O quilômetro rodado da bandeira 1 passa de R$ 4,11 para R$ 4,50, e na bandeira 2 de R$ 4,92 para R$ 5,40. O valor de correção para uma corrida média de 5 quilômetros é de 8,6% e o da hora parada passa de R$ 35,48 para R$ 39.
Transportar um carrinho de supermercado permanece com valor de R$ 2,40. O valor para transportar volume com dimensões acima de 60 cm também fica o mesmo: R$ 1,80.
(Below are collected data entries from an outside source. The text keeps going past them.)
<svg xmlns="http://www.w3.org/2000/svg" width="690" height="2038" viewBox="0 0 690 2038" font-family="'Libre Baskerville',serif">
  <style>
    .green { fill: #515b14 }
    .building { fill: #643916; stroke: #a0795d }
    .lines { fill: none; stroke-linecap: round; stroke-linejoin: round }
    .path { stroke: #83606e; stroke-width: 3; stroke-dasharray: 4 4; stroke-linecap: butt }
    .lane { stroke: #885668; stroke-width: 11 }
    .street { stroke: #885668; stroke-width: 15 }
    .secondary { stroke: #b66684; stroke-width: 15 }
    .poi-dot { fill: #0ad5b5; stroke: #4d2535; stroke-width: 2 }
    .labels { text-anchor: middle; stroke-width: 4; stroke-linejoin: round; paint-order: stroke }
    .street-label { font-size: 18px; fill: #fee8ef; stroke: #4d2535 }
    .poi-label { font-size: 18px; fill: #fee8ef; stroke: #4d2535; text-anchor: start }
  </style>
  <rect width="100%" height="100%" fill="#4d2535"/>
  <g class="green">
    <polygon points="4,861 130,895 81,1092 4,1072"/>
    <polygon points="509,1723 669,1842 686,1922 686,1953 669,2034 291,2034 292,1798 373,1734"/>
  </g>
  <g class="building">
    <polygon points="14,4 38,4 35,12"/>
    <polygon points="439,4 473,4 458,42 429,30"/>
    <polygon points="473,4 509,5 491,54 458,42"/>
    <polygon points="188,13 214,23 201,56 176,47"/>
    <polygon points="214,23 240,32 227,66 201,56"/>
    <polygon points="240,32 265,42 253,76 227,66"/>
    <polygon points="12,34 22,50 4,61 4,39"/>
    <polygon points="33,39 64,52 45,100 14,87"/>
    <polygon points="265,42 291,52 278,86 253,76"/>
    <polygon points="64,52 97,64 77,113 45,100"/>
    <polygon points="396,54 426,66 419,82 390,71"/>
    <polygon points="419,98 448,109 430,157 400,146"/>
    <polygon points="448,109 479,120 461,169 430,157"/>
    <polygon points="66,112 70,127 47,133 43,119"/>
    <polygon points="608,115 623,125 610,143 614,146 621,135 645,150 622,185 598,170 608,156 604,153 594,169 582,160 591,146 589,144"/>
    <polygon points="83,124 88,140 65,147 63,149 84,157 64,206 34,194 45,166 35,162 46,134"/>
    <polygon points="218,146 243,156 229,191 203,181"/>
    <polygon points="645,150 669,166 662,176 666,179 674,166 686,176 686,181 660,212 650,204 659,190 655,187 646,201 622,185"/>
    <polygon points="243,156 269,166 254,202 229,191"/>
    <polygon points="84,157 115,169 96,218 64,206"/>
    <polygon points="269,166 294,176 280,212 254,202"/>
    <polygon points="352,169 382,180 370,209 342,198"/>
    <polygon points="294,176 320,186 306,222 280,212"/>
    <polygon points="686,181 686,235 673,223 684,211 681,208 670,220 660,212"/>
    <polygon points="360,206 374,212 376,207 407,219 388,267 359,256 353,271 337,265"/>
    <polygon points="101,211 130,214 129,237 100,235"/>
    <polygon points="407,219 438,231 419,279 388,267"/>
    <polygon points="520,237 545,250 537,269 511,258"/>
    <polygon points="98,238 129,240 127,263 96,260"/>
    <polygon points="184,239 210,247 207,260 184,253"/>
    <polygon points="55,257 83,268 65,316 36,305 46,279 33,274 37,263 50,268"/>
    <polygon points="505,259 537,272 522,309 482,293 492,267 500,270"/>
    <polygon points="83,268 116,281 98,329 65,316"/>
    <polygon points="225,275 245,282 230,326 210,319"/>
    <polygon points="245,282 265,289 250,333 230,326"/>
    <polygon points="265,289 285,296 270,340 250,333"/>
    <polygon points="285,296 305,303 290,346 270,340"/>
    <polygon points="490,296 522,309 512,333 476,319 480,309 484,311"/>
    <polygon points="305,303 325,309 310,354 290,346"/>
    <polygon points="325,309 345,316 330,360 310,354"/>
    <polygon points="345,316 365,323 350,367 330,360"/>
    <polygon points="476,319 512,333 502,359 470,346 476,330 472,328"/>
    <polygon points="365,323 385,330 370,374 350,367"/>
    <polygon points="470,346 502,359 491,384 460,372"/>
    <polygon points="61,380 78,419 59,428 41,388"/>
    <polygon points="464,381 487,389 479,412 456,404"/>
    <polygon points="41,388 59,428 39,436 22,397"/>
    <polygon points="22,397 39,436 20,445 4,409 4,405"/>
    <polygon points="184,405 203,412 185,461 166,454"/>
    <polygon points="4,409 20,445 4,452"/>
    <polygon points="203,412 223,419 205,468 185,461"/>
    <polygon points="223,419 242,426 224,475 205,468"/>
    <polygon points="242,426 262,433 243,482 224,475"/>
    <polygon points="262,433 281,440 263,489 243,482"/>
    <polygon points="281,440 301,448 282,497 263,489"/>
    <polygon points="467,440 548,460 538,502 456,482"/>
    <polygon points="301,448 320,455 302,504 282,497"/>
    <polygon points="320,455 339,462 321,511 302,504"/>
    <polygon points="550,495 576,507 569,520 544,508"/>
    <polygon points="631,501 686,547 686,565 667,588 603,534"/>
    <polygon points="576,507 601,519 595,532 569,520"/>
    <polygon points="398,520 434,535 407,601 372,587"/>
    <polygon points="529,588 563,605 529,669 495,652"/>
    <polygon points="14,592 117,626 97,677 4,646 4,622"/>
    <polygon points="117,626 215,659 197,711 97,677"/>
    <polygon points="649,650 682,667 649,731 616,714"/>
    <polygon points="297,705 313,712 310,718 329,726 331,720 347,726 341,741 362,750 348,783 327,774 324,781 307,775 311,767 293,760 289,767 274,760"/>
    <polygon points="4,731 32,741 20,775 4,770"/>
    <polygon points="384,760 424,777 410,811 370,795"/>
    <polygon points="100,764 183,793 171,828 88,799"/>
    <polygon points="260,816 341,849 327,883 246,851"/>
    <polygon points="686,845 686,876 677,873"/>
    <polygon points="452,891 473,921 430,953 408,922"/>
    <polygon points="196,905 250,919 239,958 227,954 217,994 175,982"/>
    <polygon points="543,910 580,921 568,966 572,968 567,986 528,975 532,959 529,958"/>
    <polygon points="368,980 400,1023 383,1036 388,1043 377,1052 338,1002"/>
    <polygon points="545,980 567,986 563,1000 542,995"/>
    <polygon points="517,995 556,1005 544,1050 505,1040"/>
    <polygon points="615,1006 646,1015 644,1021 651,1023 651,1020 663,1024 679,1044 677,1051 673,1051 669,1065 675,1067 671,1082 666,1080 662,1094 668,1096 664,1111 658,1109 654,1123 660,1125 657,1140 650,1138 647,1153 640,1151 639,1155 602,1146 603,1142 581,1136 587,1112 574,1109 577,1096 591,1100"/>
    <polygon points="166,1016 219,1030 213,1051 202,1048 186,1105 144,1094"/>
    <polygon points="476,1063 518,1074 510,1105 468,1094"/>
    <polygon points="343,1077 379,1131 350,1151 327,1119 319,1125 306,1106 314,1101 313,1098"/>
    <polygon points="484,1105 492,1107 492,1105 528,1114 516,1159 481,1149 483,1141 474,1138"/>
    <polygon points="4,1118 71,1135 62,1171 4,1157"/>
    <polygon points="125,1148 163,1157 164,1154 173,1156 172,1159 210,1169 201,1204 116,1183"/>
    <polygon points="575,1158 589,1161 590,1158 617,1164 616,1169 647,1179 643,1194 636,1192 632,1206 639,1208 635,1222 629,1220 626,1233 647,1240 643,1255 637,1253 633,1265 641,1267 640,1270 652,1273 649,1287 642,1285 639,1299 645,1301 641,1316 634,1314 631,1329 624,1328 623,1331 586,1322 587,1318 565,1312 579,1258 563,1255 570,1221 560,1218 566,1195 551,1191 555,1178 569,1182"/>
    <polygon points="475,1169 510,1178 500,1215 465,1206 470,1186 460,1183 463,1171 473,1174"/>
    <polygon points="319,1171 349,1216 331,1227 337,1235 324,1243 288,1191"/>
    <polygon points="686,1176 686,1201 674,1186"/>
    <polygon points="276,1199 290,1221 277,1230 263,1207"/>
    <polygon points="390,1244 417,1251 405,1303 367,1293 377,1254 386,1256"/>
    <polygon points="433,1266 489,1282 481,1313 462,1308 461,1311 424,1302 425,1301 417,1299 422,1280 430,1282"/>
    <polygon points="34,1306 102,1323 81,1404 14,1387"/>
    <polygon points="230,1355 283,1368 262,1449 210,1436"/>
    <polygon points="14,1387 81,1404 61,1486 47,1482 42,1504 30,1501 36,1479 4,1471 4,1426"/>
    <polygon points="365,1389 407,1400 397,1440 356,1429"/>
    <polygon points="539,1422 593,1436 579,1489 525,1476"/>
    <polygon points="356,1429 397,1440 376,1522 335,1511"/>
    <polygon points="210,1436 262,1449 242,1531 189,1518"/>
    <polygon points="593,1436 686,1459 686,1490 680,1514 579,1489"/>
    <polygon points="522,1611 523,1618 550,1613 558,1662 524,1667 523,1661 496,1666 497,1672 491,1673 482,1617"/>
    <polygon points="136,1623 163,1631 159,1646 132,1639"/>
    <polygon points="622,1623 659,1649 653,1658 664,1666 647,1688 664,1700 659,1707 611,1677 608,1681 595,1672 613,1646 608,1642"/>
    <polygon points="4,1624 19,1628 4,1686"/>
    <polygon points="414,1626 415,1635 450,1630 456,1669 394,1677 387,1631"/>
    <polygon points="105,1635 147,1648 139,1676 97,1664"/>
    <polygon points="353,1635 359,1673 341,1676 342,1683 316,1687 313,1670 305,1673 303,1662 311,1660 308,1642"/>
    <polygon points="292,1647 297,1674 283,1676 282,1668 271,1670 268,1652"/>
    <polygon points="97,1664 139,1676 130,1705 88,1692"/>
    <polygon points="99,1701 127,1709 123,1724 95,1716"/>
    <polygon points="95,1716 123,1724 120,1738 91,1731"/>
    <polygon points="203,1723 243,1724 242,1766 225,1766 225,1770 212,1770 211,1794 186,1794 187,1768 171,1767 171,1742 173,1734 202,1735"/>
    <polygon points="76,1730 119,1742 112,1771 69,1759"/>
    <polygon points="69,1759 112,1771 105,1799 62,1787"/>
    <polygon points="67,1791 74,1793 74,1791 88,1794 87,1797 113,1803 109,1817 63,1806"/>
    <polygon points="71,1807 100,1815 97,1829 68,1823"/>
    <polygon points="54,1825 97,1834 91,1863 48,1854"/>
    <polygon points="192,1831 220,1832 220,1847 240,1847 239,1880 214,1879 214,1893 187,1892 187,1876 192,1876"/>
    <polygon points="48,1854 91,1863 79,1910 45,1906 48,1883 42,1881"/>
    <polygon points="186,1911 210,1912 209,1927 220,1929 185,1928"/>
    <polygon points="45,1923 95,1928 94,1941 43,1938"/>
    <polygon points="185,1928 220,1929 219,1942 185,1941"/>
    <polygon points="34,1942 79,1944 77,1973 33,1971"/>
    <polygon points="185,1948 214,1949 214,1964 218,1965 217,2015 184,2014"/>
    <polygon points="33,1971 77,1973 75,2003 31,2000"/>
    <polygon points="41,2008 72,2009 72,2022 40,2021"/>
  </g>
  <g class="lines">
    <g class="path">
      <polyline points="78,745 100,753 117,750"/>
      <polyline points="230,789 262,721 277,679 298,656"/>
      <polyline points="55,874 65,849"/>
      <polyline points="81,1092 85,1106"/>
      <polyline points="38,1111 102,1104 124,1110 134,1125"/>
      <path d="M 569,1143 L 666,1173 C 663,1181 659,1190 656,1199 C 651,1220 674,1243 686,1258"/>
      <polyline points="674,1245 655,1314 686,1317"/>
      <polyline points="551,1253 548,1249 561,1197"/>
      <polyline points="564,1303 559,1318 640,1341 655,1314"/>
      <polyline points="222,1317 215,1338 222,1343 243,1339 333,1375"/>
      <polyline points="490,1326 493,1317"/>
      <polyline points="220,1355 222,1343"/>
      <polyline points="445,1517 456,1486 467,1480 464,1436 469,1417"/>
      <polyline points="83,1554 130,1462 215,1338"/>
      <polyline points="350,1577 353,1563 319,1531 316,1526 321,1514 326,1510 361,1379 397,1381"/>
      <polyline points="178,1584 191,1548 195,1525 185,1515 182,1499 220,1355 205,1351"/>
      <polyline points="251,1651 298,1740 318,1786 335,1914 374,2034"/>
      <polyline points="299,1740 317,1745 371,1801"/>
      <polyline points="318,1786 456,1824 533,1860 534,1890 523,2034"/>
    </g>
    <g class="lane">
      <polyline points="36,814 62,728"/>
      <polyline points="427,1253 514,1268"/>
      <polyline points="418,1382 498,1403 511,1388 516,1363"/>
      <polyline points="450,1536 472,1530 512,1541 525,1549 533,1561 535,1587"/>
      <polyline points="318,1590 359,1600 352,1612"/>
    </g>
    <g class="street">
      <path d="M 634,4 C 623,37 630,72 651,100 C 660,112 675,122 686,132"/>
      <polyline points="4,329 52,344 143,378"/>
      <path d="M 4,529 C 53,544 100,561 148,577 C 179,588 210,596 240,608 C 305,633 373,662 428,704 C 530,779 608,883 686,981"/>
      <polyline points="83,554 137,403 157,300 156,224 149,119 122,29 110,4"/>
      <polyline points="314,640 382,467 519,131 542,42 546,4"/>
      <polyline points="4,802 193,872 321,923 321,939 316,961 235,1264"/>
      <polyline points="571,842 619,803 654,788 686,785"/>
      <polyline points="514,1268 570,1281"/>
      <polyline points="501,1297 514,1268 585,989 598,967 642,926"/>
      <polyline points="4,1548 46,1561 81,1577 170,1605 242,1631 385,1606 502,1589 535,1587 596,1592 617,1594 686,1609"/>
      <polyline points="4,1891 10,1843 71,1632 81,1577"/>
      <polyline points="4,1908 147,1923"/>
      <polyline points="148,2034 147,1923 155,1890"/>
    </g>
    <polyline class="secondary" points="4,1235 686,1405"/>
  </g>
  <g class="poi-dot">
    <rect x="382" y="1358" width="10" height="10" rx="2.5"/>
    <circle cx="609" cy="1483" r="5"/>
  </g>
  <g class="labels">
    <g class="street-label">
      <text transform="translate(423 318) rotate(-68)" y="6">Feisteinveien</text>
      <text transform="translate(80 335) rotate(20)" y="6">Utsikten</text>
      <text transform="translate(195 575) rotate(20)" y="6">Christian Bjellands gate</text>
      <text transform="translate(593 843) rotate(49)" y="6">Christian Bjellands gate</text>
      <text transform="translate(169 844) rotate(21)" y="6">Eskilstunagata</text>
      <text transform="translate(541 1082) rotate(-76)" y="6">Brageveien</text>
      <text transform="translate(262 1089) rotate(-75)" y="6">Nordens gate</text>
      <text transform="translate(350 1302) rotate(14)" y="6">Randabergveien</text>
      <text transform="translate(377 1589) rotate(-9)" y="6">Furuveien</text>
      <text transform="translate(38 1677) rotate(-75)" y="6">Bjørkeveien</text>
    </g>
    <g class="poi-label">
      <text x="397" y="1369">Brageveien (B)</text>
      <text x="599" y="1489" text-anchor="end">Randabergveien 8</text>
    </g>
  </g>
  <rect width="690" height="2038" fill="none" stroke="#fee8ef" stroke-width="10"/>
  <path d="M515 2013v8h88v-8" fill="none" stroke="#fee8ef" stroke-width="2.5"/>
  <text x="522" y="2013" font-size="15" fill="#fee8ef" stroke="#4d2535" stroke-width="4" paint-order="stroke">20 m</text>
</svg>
O reajuste atende solicitação da categoria, que está em constante diálogo com a Prefeitura. O último reajuste das tarifas do serviço de táxi foi em junho de 2025.
Valores do serviço
Passageiro/lotação (Mineirão):
– Mineirão/Centro de BH: R$ 25
– Mineirão/Centro de Contagem: R$ 25
– Mineirão/Contagem (Cidade Industrial): R$ 25
Passageiro/lotação (Independência):
– Arena Independência/Centro de BH/Savassi: R$ 25
– Arena Independência/Centro de Contagem: R$ 25
– Arena Independência/Contagem (Cidade Industrial): R$ 25
Passageiro/lotação (Arena MRV):
– Arena MRV/Centro de BH/Savassi: R$ 25
– Arena MRV/Centro de Contagem: R$ 25
Passageiro/lotação (Mirante BH):
– Mirante BH/Centro de BH/Savassi: R$ 50
– Mirante BH/Centro de Contagem: R$ 50
– Mirante BH/Contagem (Cidade Industrial): R$ 50
A tarifa do serviço de Táxi Lotação não será alterada.
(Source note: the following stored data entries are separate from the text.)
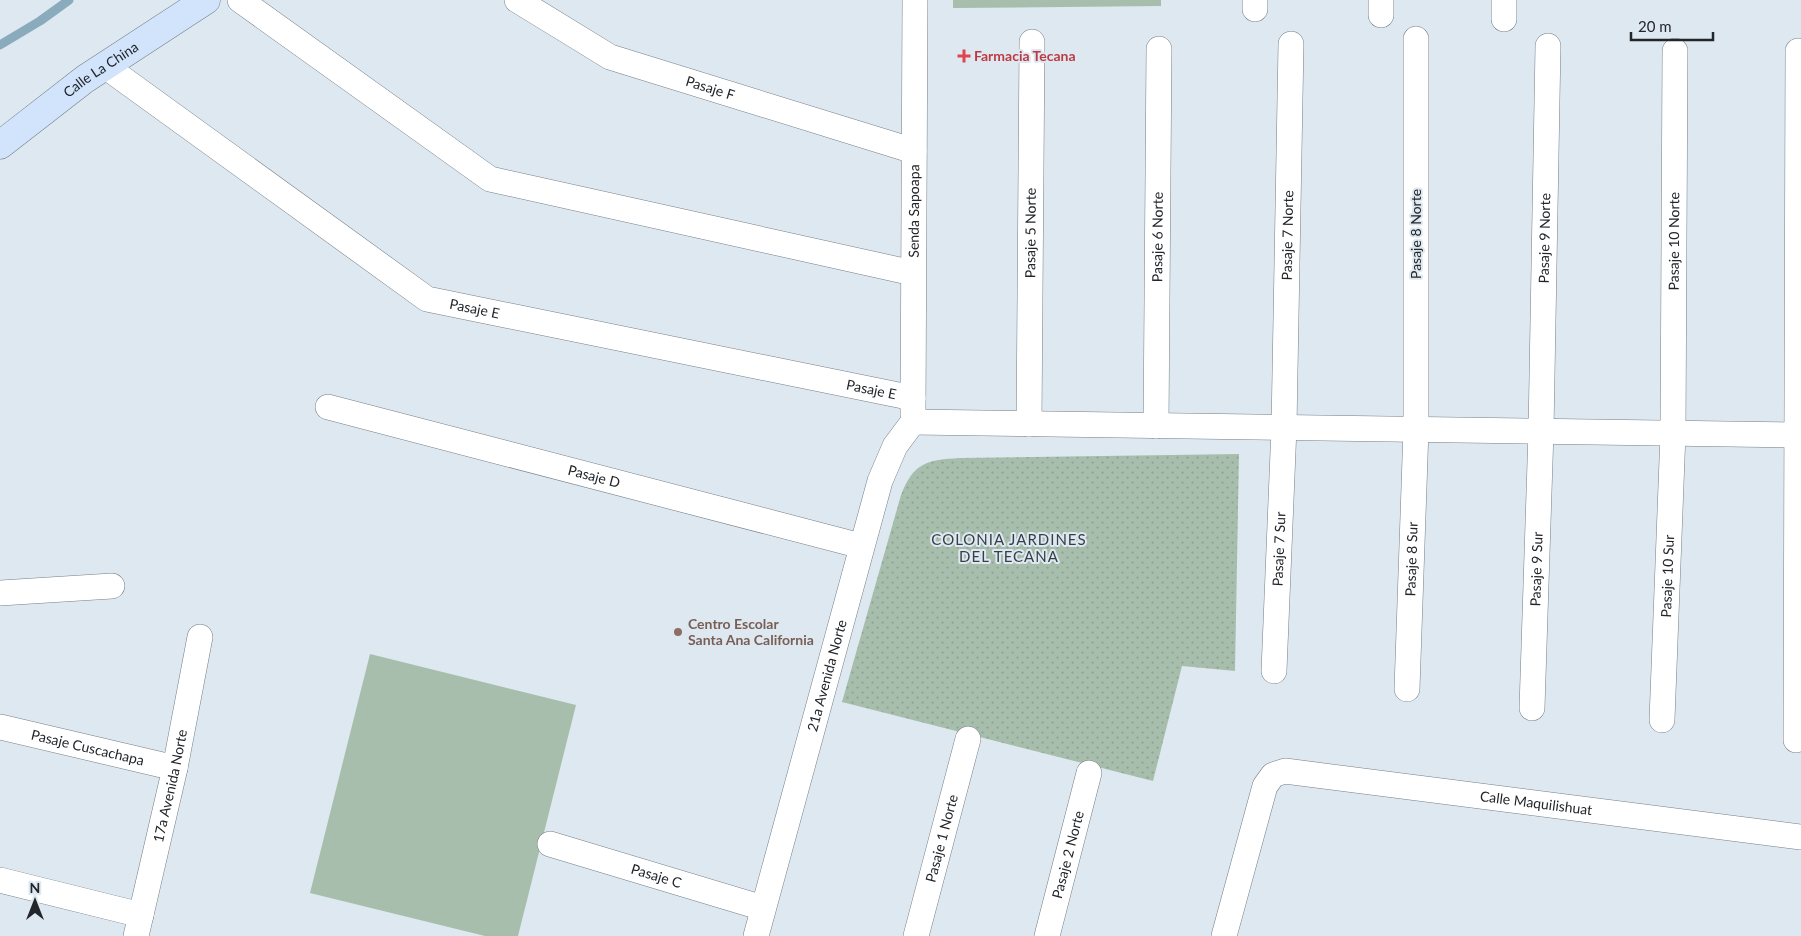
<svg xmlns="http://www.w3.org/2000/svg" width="1801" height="936" font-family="Lato,sans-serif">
<defs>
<pattern id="park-dots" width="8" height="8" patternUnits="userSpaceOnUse" patternTransform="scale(1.25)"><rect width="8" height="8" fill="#a7bead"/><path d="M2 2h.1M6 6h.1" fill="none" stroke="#8fa395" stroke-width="1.8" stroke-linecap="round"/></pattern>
</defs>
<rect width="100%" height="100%" fill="#dee8f1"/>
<g fill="#a7bead">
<path d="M953 0H1161V6L953 8Z"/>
<path d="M370 654 576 705 518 936H485L310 893Z"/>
</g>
<path fill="url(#park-dots)" d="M1239 454 1235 671 1182 666 1153 781 842 702 901 495C914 462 927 460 960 458Z"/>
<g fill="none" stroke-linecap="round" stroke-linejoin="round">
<path stroke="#89abbc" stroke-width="9" d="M0 45 40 21 69 0"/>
<defs>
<g id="street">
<path d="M240 0 490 179 913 273"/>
<path id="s1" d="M517 0 610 57 914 151"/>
<path d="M1255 0V9"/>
<path d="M1381 0V15"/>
<path d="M1504 0V19"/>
<path id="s2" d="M105 66 427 299 913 398"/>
<path id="s3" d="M328 407 861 546"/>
<path id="s4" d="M913 415 915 0"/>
<path d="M913 422 1801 435"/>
<path id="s5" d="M1029 424 1032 42"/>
<path id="s6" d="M1156 426 1159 49"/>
<path d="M0 593 112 586"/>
<path id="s7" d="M1274 671 1284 427 1291 44"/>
<path id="s8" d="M1407 689 1416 429V39"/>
<path id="s9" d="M1532 708 1541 431 1548 46"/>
<path id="s10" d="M1662 720 1673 433 1675 51"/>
<path id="s11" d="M0 727 175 768"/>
<path d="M1796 740 1798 51"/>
<path id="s12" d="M550 844 763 908"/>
<path d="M0 880 141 915"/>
<path id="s13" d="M136 936 175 768 200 637"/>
<path id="s14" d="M756 936 880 481 895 446 913 422"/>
<path id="s15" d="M916 936 968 739"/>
<path id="s16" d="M1047 936 1089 773"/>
<path id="s17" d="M1224 936 1265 786 1273 775 1285 771 1801 837"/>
</g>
<g id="secondary">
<path id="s18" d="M0 145 85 79 206 0"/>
</g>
</defs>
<use href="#street" stroke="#767f86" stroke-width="26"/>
<use href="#secondary" stroke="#767f86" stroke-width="29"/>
<use href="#street" stroke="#fff" stroke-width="25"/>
<use href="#secondary" stroke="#d1e4fc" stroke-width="28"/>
</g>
<path fill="#e0444e" stroke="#dee8f1" stroke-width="2" d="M961.5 48.5h5v5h5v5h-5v5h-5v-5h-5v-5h5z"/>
<circle fill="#8d6e63" stroke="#dee8f1" stroke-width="2" cx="678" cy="632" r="5"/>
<g text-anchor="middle" stroke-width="4" stroke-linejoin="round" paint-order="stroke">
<g font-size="14" font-weight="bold" fill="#be3a42" stroke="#dee8f1" text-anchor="start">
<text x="974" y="61">Farmacia Tecana</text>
</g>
<g font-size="14" fill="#222529" stroke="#dee8f1">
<text dy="5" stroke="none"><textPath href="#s18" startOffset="126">Calle La China</textPath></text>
<text dy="5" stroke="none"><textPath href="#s1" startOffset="214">Pasaje F</textPath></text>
<text dy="5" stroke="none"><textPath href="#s4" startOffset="204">Senda Sapoapa</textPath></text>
<text dy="5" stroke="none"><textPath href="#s5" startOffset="191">Pasaje 5 Norte</textPath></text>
<text transform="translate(1416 234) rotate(-90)" y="5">Pasaje 8 Norte</text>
<text dy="5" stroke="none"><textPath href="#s7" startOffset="436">Pasaje 7 Norte</textPath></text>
<text dy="5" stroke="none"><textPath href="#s6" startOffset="189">Pasaje 6 Norte</textPath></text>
<text dy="5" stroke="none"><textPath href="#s9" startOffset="470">Pasaje 9 Norte</textPath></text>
<text dy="5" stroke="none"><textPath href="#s10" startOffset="479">Pasaje 10 Norte</textPath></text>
<text dy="5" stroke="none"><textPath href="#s2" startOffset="446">Pasaje E</textPath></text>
<text dy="5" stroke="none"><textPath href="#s2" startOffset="851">Pasaje E</textPath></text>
<text dy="5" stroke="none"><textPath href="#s3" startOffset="275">Pasaje D</textPath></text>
<text dy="5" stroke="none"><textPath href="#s7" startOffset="122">Pasaje 7 Sur</textPath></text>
<text dy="5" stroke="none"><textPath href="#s8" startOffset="130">Pasaje 8 Sur</textPath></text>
<text dy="5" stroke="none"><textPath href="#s9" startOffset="139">Pasaje 9 Sur</textPath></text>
<text dy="5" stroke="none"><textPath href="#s10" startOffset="144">Pasaje 10 Sur</textPath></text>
<text dy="5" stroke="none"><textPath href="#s14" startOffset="270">21a Avenida Norte</textPath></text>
<text dy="5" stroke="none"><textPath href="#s11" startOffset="90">Pasaje Cuscachapa</textPath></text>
<text dy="5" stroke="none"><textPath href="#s13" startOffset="154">17a Avenida Norte</textPath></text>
<text dy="5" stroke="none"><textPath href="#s17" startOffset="435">Calle Maquilishuat</textPath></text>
<text dy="5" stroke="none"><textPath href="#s15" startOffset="101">Pasaje 1 Norte</textPath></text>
<text dy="5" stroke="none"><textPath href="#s16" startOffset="84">Pasaje 2 Norte</textPath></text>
<text dy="5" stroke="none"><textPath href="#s12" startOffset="111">Pasaje C</textPath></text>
</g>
<g font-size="14" font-weight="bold" fill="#785e54" stroke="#dee8f1" text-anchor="start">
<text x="688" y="629">Centro Escolar<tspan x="688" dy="16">Santa Ana California</tspan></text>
</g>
<g font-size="15" letter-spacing="1" fill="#373e46" stroke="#dee8f1">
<text x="1009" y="545">COLONIA JARDINES<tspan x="1009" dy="17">DEL TECANA</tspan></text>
</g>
</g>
<g transform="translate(35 901)" stroke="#dee8f1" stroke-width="4" paint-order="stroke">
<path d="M0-4L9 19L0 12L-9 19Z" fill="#222529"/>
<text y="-8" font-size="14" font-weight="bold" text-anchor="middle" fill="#222529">N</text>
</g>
<path d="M1631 32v8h82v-8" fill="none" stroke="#222529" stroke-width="2.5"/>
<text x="1638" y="32" font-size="15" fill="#222529" stroke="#dee8f1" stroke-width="4" paint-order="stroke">20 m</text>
</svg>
As viagens para o Aeroporto de Confins serão cobradas pelo valor no taxímetro, sem a incidência da taxa de retorno. A tabela oficial com os novos valores será afixada no vidro traseiro esquerdo do veículo.
Demanda da categoria
O reajuste atende a uma reivindicação antiga dos taxistas. Em entrevista à 98 News, no dia 14 de julho, o presidente do Sindicato dos Taxistas de Belo Horizonte, João Paulo de Castro Dias, afirmou que a categoria buscava uma nova atualização das tarifas para compensar o aumento dos custos de operação. Segundo ele, os taxistas ficaram seis anos sem reajuste e, após a correção concedida no ano passado, defendiam uma recomposição gradual dos valores.
“Nós tivemos um reajuste no ano passado e agora pedimos uma nova atualização para manter a qualidade do serviço prestado à população”, afirmou. De acordo com o sindicalista, o aumento é necessário para acompanhar a alta de despesas como combustível, manutenção e renovação da frota.